Bütün dalları yüzlerce yıl, yüzlerce san’atçının elinden geçerek günümüze en gelişmiş şekliyle gelen geleneksel Türk tiyatrosu dallarında bu süre zarfında bazı kalıpların ortaya çıktığını dile getiren Oral, bu kalıplara uyulduğu takdirde güncel konular dahil gösterilerde her konunun işlenebileceğini belirtti.
“Geleneksel tiyatromuzda yenilik olmaz, onun yerine gelişme olur. Herkes yenilik yaparsa ortada Karagöz kalmaz” diyen Oral, şunları kaydetti:
“Meselâ hayal perdesinde Karagöz’de her konu işlenebilir. Karagöz uzaya gidebilir, futbolcu olur, belediye başkanı olur. Yalnız konular işlenirken, konunun giriş, söyleşme, fasıl ve bitiş gibi 4 bölüm olarak işlenmesi gerekiyor. Karagöz’de her bitiş bir folklor gösterisi ile tamamlanır. En çok da Çengi dediğimiz folklorcu kız çıkar oynar. Bunun sebebi müşterilerin neşeli bir şekilde bulundukları yerden ayrılmalarını sağlamaktır. Başlarken de seyirci beklerken sıkılmasın diye perdeye göstermelik denen bir resim konur. Her şeyin ihtiyaçtan doğmuş bir sebebi vardır.”
Oral, kendisinin de belli ihtiyaçlar karşısında Karagöz’ü küçük değişikliklerle geliştirdiğini dile getirdi.

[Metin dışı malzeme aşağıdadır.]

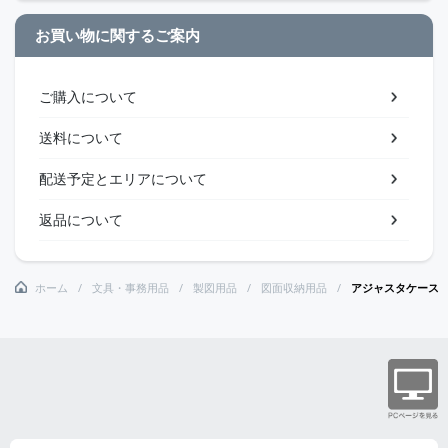
お買い物に関するご案内
ご購入について
送料について
配送予定とエリアについて
返品について
ホーム
文具・事務用品
製図用品
図面収納用品
アジャスタケース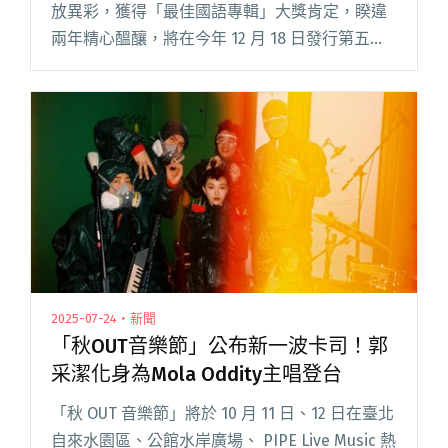
放異彩，獲得「最佳國語專輯」大獎肯定，睽違
兩年精心醞釀，將在今年 12 月 18 日發行第五張
全新專輯《出沒地帶 Where is SHI?》，與新生代
音樂指標廠牌「新樂園」主腦米奇林、剃刀蔣閱
讀全文 "孫盛希攜HUSH首唱新歌〈一分之二〉 米
奇林、剃刀蔣獻「紅龜粿」預祝專輯大賣"
2025-07-24・新聞
「秋OUT音樂節」公布新一波卡司！郭
采潔化身為Mola Oddity主唱登台
「秋 OUT 音樂節」將於 10 月 11 日、12 日在臺北
自來水園區、公館水岸廣場、 PIPE Live Music 熱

Geçmişte kıraathanelerde yapılan Karagöz gösterilerinin yeteri kadar geniş mekâna sahip olunmadığı için küçük ve boş bir perde ile gerçekleştiğini, bu perdede Karagöz’ün evinin de bulunmadığını belirten Oral, “Karagözü yaşatmak için günün imkânlarından faydalanmam gerekti. Perdeyi büyüttüm. Bu kez perde bomboş olmadı. Karagöz’ün evini büyüttüm ve yukarı kaldırdım. Bulut ve güneş ile üstünü doldurdum, perdeyi dekore ettim” diye konuştu.